##### Data excerpts #####

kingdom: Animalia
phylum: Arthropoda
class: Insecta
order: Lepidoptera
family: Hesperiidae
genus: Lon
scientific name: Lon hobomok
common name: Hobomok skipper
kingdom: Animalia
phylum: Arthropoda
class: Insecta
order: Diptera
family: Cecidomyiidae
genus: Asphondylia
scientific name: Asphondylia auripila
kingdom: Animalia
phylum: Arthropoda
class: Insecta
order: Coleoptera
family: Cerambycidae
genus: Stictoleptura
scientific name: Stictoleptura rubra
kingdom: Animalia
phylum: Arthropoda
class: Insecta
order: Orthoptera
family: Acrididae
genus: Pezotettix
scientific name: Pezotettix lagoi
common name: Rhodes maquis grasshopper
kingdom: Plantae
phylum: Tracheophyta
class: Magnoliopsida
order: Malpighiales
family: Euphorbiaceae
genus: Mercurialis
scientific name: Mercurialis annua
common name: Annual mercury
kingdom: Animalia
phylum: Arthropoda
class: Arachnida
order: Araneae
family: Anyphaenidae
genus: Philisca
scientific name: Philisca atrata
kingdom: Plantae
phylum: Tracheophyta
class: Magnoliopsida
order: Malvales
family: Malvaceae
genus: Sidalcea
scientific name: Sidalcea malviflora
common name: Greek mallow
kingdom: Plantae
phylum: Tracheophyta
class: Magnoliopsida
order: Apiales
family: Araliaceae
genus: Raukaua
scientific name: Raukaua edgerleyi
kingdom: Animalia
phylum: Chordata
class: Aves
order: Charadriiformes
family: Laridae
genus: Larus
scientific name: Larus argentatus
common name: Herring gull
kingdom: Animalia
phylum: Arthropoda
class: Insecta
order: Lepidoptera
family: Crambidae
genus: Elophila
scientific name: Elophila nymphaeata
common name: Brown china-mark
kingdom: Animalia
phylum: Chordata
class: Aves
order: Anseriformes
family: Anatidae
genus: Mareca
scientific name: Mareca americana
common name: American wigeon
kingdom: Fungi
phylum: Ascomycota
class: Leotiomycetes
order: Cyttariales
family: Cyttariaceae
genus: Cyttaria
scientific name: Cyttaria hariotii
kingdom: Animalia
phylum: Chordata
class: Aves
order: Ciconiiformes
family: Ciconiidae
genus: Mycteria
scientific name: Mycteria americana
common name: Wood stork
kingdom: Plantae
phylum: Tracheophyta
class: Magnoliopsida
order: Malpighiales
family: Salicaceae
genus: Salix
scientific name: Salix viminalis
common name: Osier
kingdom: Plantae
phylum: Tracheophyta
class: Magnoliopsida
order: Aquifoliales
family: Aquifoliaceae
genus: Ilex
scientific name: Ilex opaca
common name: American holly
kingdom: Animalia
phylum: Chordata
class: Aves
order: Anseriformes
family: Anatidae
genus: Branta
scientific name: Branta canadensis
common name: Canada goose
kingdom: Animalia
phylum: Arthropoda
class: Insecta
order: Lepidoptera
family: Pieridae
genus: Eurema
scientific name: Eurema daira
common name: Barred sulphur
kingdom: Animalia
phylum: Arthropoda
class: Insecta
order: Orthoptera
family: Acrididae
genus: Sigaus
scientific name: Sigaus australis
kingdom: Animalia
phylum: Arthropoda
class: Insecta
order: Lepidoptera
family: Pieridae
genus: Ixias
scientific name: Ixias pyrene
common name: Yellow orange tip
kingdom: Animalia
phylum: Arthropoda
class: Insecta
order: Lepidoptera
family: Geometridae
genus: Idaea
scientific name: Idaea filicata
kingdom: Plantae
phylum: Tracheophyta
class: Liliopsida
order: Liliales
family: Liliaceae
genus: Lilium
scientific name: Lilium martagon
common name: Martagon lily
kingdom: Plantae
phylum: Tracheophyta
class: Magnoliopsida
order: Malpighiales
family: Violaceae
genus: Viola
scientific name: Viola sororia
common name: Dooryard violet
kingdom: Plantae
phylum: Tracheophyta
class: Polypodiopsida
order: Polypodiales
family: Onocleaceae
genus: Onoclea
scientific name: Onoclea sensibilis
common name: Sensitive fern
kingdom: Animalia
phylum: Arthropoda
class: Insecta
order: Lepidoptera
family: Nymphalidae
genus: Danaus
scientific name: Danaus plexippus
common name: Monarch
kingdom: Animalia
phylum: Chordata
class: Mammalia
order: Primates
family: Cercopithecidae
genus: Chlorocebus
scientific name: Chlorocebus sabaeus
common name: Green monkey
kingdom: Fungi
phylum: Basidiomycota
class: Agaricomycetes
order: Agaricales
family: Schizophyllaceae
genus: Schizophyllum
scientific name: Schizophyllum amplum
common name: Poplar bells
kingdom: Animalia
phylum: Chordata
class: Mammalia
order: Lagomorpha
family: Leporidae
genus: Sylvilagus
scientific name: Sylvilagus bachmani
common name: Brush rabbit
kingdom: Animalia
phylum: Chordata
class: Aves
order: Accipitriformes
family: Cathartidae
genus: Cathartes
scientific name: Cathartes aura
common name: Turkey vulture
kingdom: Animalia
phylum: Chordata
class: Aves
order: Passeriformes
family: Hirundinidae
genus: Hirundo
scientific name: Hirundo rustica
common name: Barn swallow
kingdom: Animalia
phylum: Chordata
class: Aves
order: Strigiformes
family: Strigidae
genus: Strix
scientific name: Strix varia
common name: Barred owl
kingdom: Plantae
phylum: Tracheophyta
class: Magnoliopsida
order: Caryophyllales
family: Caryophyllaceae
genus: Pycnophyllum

#####

■ What is required: Starting with the line that contains "scientific name: Onoclea sensibilis" and going on through the line that contains "genus: Hirundo", output those lines from the rows above as a numbered list, leaving out any blank lines.

■ Written solution:
1. scientific name: Onoclea sensibilis
2. common name: Sensitive fern
3. kingdom: Animalia
4. phylum: Arthropoda
5. class: Insecta
6. order: Lepidoptera
7. family: Nymphalidae
8. genus: Danaus
9. scientific name: Danaus plexippus
10. common name: Monarch
11. kingdom: Animalia
12. phylum: Chordata
13. class: Mammalia
14. order: Primates
15. family: Cercopithecidae
16. genus: Chlorocebus
17. scientific name: Chlorocebus sabaeus
18. common name: Green monkey
19. kingdom: Fungi
20. phylum: Basidiomycota
21. class: Agaricomycetes
22. order: Agaricales
23. family: Schizophyllaceae
24. genus: Schizophyllum
25. scientific name: Schizophyllum amplum
26. common name: Poplar bells
27. kingdom: Animalia
28. phylum: Chordata
29. class: Mammalia
30. order: Lagomorpha
31. family: Leporidae
32. genus: Sylvilagus
33. scientific name: Sylvilagus bachmani
34. common name: Brush rabbit
35. kingdom: Animalia
36. phylum: Chordata
37. class: Aves
38. order: Accipitriformes
39. family: Cathartidae
40. genus: Cathartes
41. scientific name: Cathartes aura
42. common name: Turkey vulture
43. kingdom: Animalia
44. phylum: Chordata
45. class: Aves
46. order: Passeriformes
47. family: Hirundinidae
48. genus: Hirundo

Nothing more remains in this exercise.